In the era of big data, massive datasets(not only in the number of samples being collected but also in the number of features) are increasingly prevalent in many disciplines and are often difficult to interpret.
In this article, we’ll discuss the curse of dimensionality a situation that arises in high dimensional spaces which leads to certain anomalies that do not occur in lower dimensions.
Before venturing into the curse of dimensionality, let’s first understand what a dimension is?
A machine-learning algorithm with d features operates in a d-dimensional space.
For instance, let’s say we have to predict whether a person is male or female.
If we have features like hair length, height, and weight for each person, each feature corresponds to a dimension and we are working in a 3-dimensional space.
CURSE OF DIMENSIONALITY:
It was R.Bellman who first coined the term “curse of dimensionality” in his book Adaptive Control Process a Guided Tour.
Curse of dimensionality indicates that with each additional dimension, the number of samples needed grows exponentially, in order to achieve high accuracy.
Increase in dimensionality without increasing the number of samples will increase the sparsity in the training instances, which makes it difficult for any learning method to produce reliable results.
For example, take a look at the figure below.
If you see the above figure from left to right, you can see that we increase the dimension by 1 for each drawing. 25 random points have been generated in the range [0,1] along three dimensions.
The first plot on the left shows the data projected onto one dimension. By observing, we can see that the points are close together.
In the second plot, we increased the dimension by one and projected the points onto two dimensions.
Now the points are spread across the two dimensions, and the gaps can be seen, creating sparsity in the training instances.
Finally, in the last plot by adding another dimension, we can see that the points are further spread apart and become sparse creating a lot of empty cells and it requires a large number of samples for any learning method, to achieve a desired level of performance.
Cure for the Curse:
One solution to the curse of dimensionality is to add more training samples.
However, adding more training samples is not always possible as the number of points required to fill the space increases exponentially with each dimension.
Another solution is to reduce the dimension of the data.
One of the most popular techniques to reduce the dimension of the data is to use Principal Component Analysis.
To learn more about PCA, you can read the article Introduction to Principal Component Analysis.
Now let’s do some coding. We’ll create a synthetic dataset with 1500 dimensions and try to reduce the dimensions with PCA.
We’ll first apply the logistic regression with 1500 dimensions and print the accuracy and the time taken for the calculation.
from sklearn.datasets import make_classification
from sklearn.model_selection import train_test_split
from sklearn.linear_model import LogisticRegression
from sklearn.metrics import accuracy_score
from time import time
X, y = make_classification(n_samples=3000, n_features=1500, n_classes=2, n_informative=2, random_state=43)

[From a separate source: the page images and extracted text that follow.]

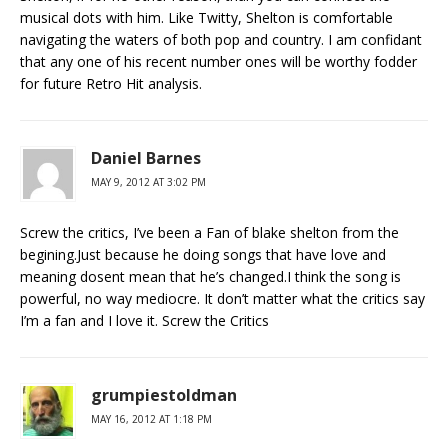
musical dots with him. Like Twitty, Shelton is comfortable
navigating the waters of both pop and country. I am confidant
that any one of his recent number ones will be worthy fodder
for future Retro Hit analysis.
Daniel Barnes
MAY 9, 2012 AT 3:02 PM
Screw the critics, I’ve been a Fan of blake shelton from the
begining.Just because he doing songs that have love and
meaning dosent mean that he’s changed.I think the song is
powerful, no way mediocre. It don’t matter what the critics say
I’m a fan and I love it. Screw the Critics
grumpiestoldman
MAY 16, 2012 AT 1:18 PM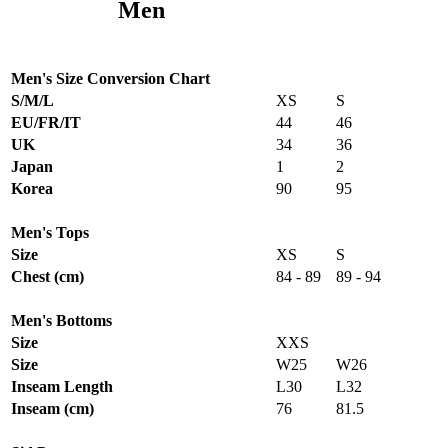
Men
Men's Size Conversion Chart
S/M/L
XS
S
EU/FR/IT
44
46
UK
34
36
Japan
1
2
Korea
90
95
Men's Tops
Size
XS
S
Chest (cm)
84 - 89
89 - 94
Men's Bottoms
Size
XXS
Size
W25
W26
Inseam Length
L30
L32
Inseam (cm)
76
81.5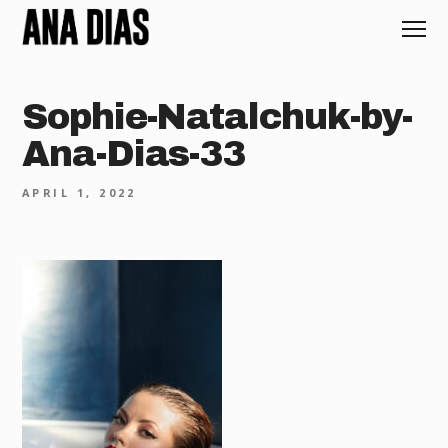
Sophie-Natalchuk-by-
Ana-Dias-33
APRIL 1, 2022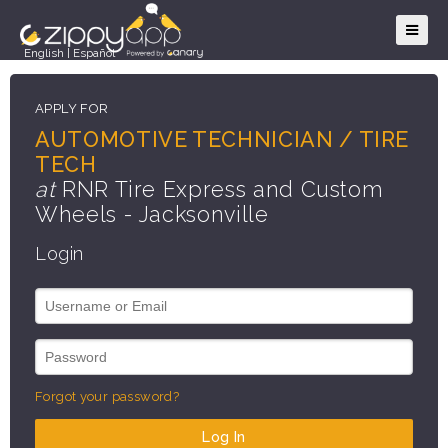
English
|
Español
APPLY FOR
AUTOMOTIVE TECHNICIAN / TIRE
TECH
at
RNR Tire Express and Custom
Wheels - Jacksonville
Login
Forgot your password?
Log In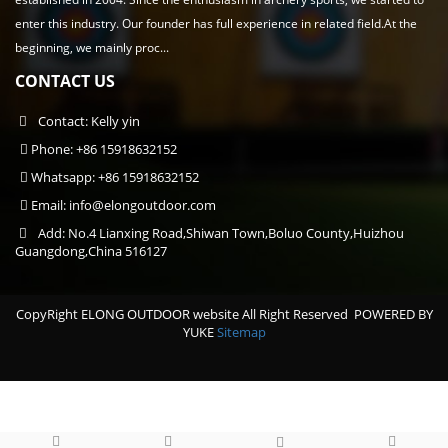
enter this industry. Our founder has full experience in related field.At the
beginning, we mainly proc...
CONTACT US
Contact: Kelly yin
Phone: +86 15918632152
Whatsapp: +86 15918632152
Email:
info@elongoutdoor.com
Add: No.4 Lianxing Road,Shiwan Town,Boluo County,Huizhou
Guangdong,China 516127
CopyRight ELONG OUTDOOR website All Right Reserved
POWERED BY
YUKE
Sitemap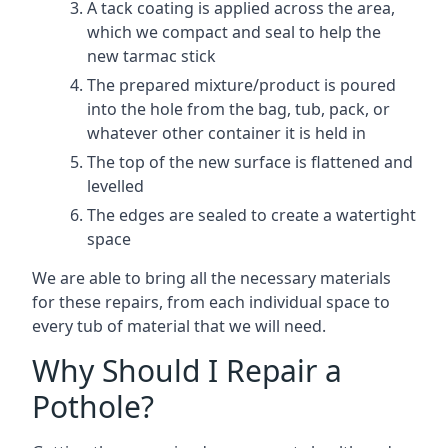
A tack coating is applied across the area,
which we compact and seal to help the
new tarmac stick
The prepared mixture/product is poured
into the hole from the bag, tub, pack, or
whatever other container it is held in
The top of the new surface is flattened and
levelled
The edges are sealed to create a watertight
space
We are able to bring all the necessary materials
for these repairs, from each individual space to
every tub of material that we will need.
Why Should I Repair a
Pothole?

X_train, X_test, y_train, y_test = train_test_split(X, y, test_size=0.3, random_state=43)
start = time()
reg = LogisticRegression()
y_pred = reg.predict(X_test)
print(time() - start)
Now we’ll apply PCA on the dataset and reduce it to 100 dimensions
pca = PCA(n_components=100).fit(X_train)
X_train_pca = pca.transform(X_train)
X_test_pca = pca.transform(X_test)
start = time()
y_pred1 = reg.predict(X_test_pca)
print(f'Time:',time() - start)
As you can see from the results, by reducing the dimensions to 100 we increase the calculation time and also get an accuracy which is close to what we got with all the dimensions of the data set.
In this article, we discussed the curse of dimensionality.
Curse of dimensionality indicates that with each additional dimension, the number of samples needed grows exponentially, to achieve high accuracy.
It creates sparsity in the data making it difficult for any learning method to produce reliable results.
One way to overcome this curse is to add more training samples. However, practically, it is not possible as the number of points required increases exponentially with each dimension.
Another solution we discussed is to use dimensionality reduction techniques like PCA to reduce the dimension of the data.
Finally, we created a synthetic dataset with 1500 dimensions and apply PCA on it.